Water production is one of the most severe problems in the oil industry. Controlling water production in various ways improves oil production.  Water cut is the ratio of water produced compared to the volume of total liquids produced. Increasing the water cut due to its separation at the surface increases the cost. This section investigates the effect of water cut changes on the oil flow rate. Figure 7 depicts the water cut of production fluid from 20% to 50% and the associated flow rate for each percentage. As can be seen, the production rate drops with the increase of the water cut since the ratio of water to oil grows, and oil production decreases.

 

 

 

Figure 7- The effect of water cuts on oil-producing flowrate. As the water cut increases, the oil flow rate declines.

 

  1. Conclusions

Reservoir pressure and, subsequently, oil production diminishes over time. Injection of gas to boost production is a common artificial gas lift, especially in areas with large gas availability. This study used the gas lift in a new method to enhance the good production rate in one of the south Iranian oil fields.

We investigated the effect of flow rate, pressure, temperature, and specific gravity of the injected gas and changes in the pipe diameter in oil production. Injection gas rate and pressure had an optimum point; the tubing diameter at one point had the highest output. As the specific gravity of the injection gas increased, production generally decreased. As the temperature of the injection gas rose, diminished decreased slightly. We can produce a better and more ideal product based on these conclusions, and this is one of the advantages of the optimization method used in this study. Sensitivity analysis was performed well for each parameter to obtain sufficient accuracy and reliability of the optimization process used. In response to gas injection, we achieved a 156.4 % increase in production.

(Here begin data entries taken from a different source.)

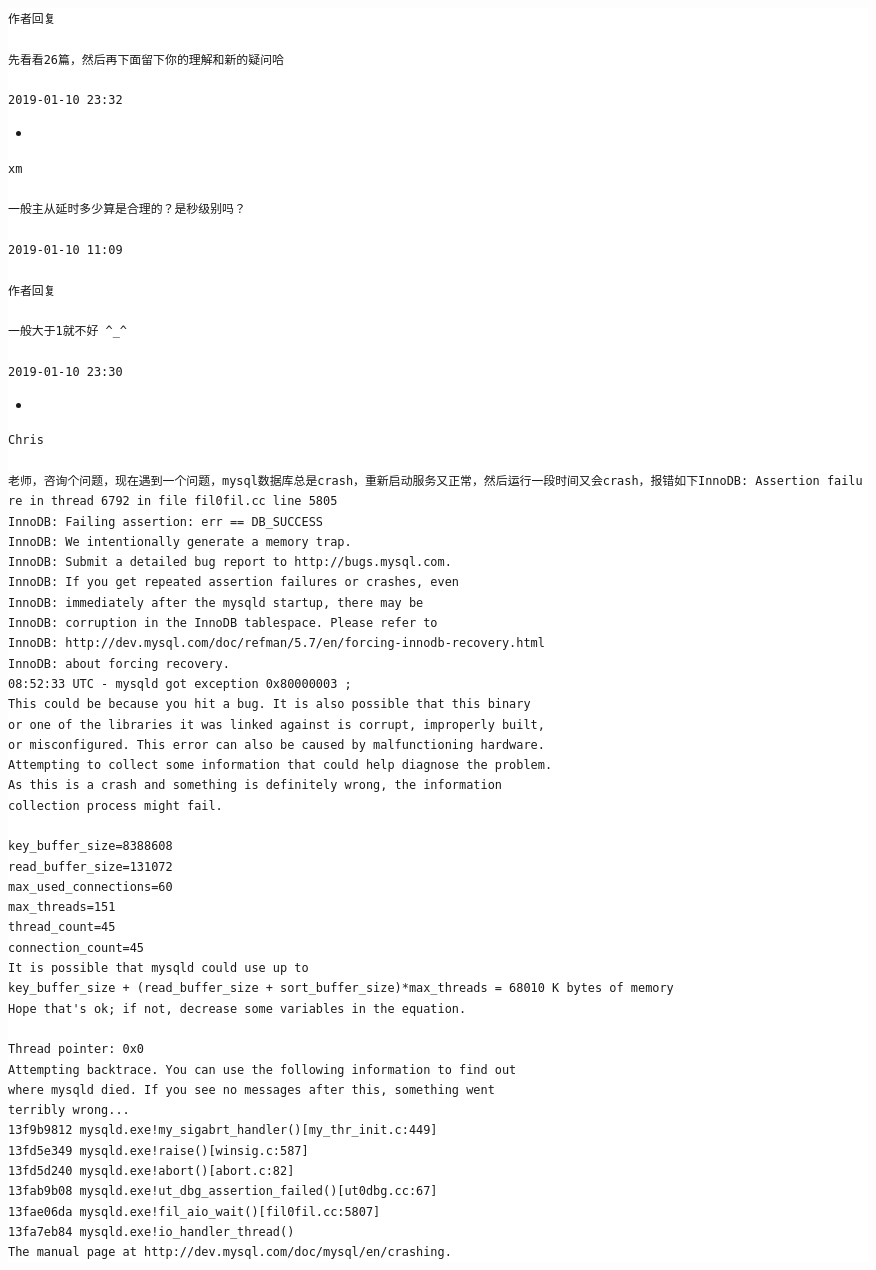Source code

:     作者回复

    先看看26篇，然后再下面留下你的理解和新的疑问哈

    2019-01-10 23:32

- 

    xm

    一般主从延时多少算是合理的？是秒级别吗？

    2019-01-10 11:09

    作者回复

    一般大于1就不好 ^_^

    2019-01-10 23:30

- 

    Chris

    老师，咨询个问题，现在遇到一个问题，mysql数据库总是crash，重新启动服务又正常，然后运行一段时间又会crash，报错如下InnoDB: Assertion failure in thread 6792 in file fil0fil.cc line 5805
    InnoDB: Failing assertion: err == DB_SUCCESS
    InnoDB: We intentionally generate a memory trap.
    InnoDB: Submit a detailed bug report to http://bugs.mysql.com.
    InnoDB: If you get repeated assertion failures or crashes, even
    InnoDB: immediately after the mysqld startup, there may be
    InnoDB: corruption in the InnoDB tablespace. Please refer to
    InnoDB: http://dev.mysql.com/doc/refman/5.7/en/forcing-innodb-recovery.html
    InnoDB: about forcing recovery.
    08:52:33 UTC - mysqld got exception 0x80000003 ;
    This could be because you hit a bug. It is also possible that this binary
    or one of the libraries it was linked against is corrupt, improperly built,
    or misconfigured. This error can also be caused by malfunctioning hardware.
    Attempting to collect some information that could help diagnose the problem.
    As this is a crash and something is definitely wrong, the information
    collection process might fail.

    key_buffer_size=8388608
    read_buffer_size=131072
    max_used_connections=60
    max_threads=151
    thread_count=45
    connection_count=45
    It is possible that mysqld could use up to
    key_buffer_size + (read_buffer_size + sort_buffer_size)*max_threads = 68010 K bytes of memory
    Hope that's ok; if not, decrease some variables in the equation.

    Thread pointer: 0x0
    Attempting backtrace. You can use the following information to find out
    where mysqld died. If you see no messages after this, something went
    terribly wrong...
    13f9b9812 mysqld.exe!my_sigabrt_handler()[my_thr_init.c:449]
    13fd5e349 mysqld.exe!raise()[winsig.c:587]
    13fd5d240 mysqld.exe!abort()[abort.c:82]
    13fab9b08 mysqld.exe!ut_dbg_assertion_failed()[ut0dbg.cc:67]
    13fae06da mysqld.exe!fil_aio_wait()[fil0fil.cc:5807]
    13fa7eb84 mysqld.exe!io_handler_thread()
    The manual page at http://dev.mysql.com/doc/mysql/en/crashing.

In order to expand this study, by examining and analyzing the sensitivity of other properties of injected gas and also examining different chemical compounds of injected gas with different percentages, more accurate results can be obtained from the effect of other properties of injected gas on increasing oil production.

Acknowledgments

The authors wish to thank all readers for their valuable comments. They also express their gratitude to the National Iranian Oil Company for providing well and reservoir data.